En el primer capítulo del libro, "El jardín de Jack", hay una descripción de unas vacas deformes que es la típica demostración de músculo y de pulso del escritor moderno y maduro: ingeniosa, imaginativa, sorprendente, nueva a su modo. Subrayé el pasaje inmediatamente, en automático, pero Naipaul no está buscando ese lector tipo, ni va a darle al lector más momentos así. Es casi como una muestra de lo que él no está dispuesto a hacer. Luego vienen su sencillez rampante y su claridad y lucidez sostenidas, como extranjero que era de todas las cosas.
Fiel a la premisa de que "realmente leemos para descubrir lo que ya sabíamos", pero añadiendo que de no leerlo no lo habríamos sabido (si bien es cierto que no se descubre nada que uno no supiera desde antes, tampoco habríamos sabido que sabíamos si no lo hubiéramos descubierto), El enigma de la llegada confirma que "las fiebres dan una sensación de hogar y protección"; que gran parte de la educación en lugares pobres y anónimos se produce de modo abstracto, es "una prueba de memoria: como una persona que, al negársele la oportunidad de visitar ciudades famosas, se aprende los mapas de sus calles"; que el peregrino es siempre un intruso en la memoria del otro; y más detalles relacionados con esa unión civil entre juventud y sufrimiento –el dolor temprano, el hallazgo antes de tiempo de la finitud del hombre– que no tiene demasiado sentido explicitar.
El enigma de la llegada incluso me habla, aunque de modo más indirecto, sobre la pertinencia del silencio, de callarse, pero el silencio como un estado que solo se puede alcanzar después de haber dicho algo.
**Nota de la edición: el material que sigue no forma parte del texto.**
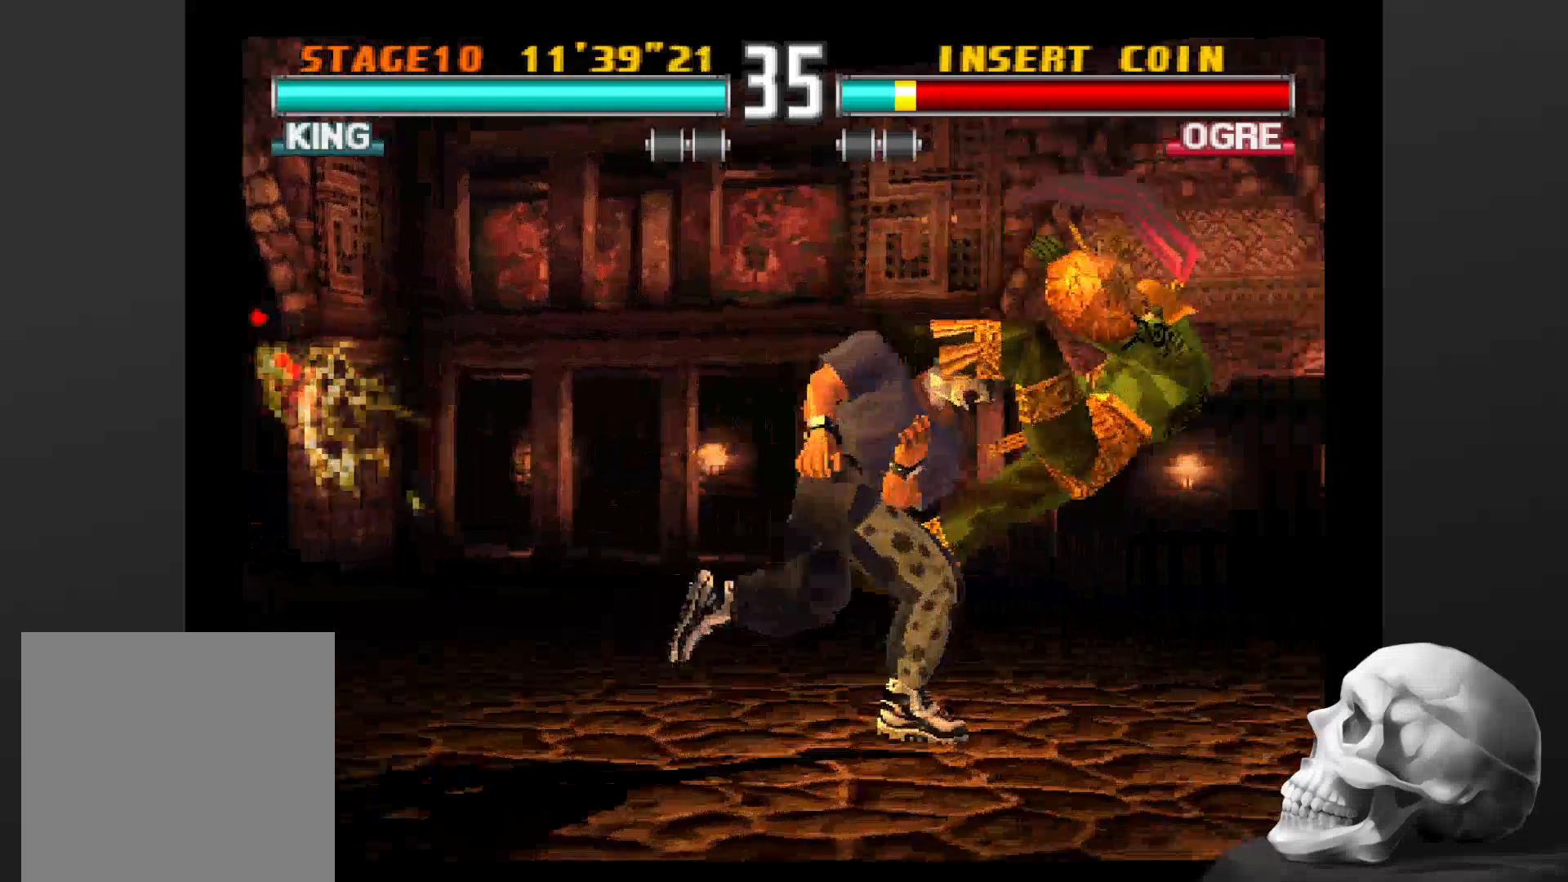
{"dt_ms": 500, "buttons": [], "left_stick": "center", "right_stick": "center", "events": []}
El silencio, previo a lo dicho, es quizá la prueba de coraje más extrema que haya, pero quizá, también, de vacío, de que simplemente no hay nada detrás.
En marzo último visité Puerto España, capital de Trinidad, donde creció Naipaul. Pensaba encontrar –sin demasiado esfuerzo, es cierto, pero sí expresado como un pensamiento rotundo– alguna huella del escritor, determinado rasgo más o menos visible o sugerido sobre el autor bastardo del Caribe, cuyo carácter prepotente a mí me parece profundamente anticolonial. Era un poco como buscar a un autor donde un autor no quiere ser encontrado.
No lo hallé, en efecto, pero si me hago cargo de las calles malolientes y abigarradas de Trinidad que atravesé, el puesto administrado por venezolanos en el que comí un hotdog y me tomé una gaseosa de uva, la iglesia en la que entré una tarde sin interés por nadie ni por Dios, el montón de basura al lado de las carpas de comida rápida y los olores terribles de la humedad y la descomposición, la fachada ordinaria del supermercado Yee’s Family, número 96 de Charlotte Street, si me hago cargo de todas esas cosas tal como son, digo, a través de la mirada directa, entonces la cara de pocos amigos de V.S. Naipaul ya va a empezar a delinearse, el rostro implacable del maestro brahmán.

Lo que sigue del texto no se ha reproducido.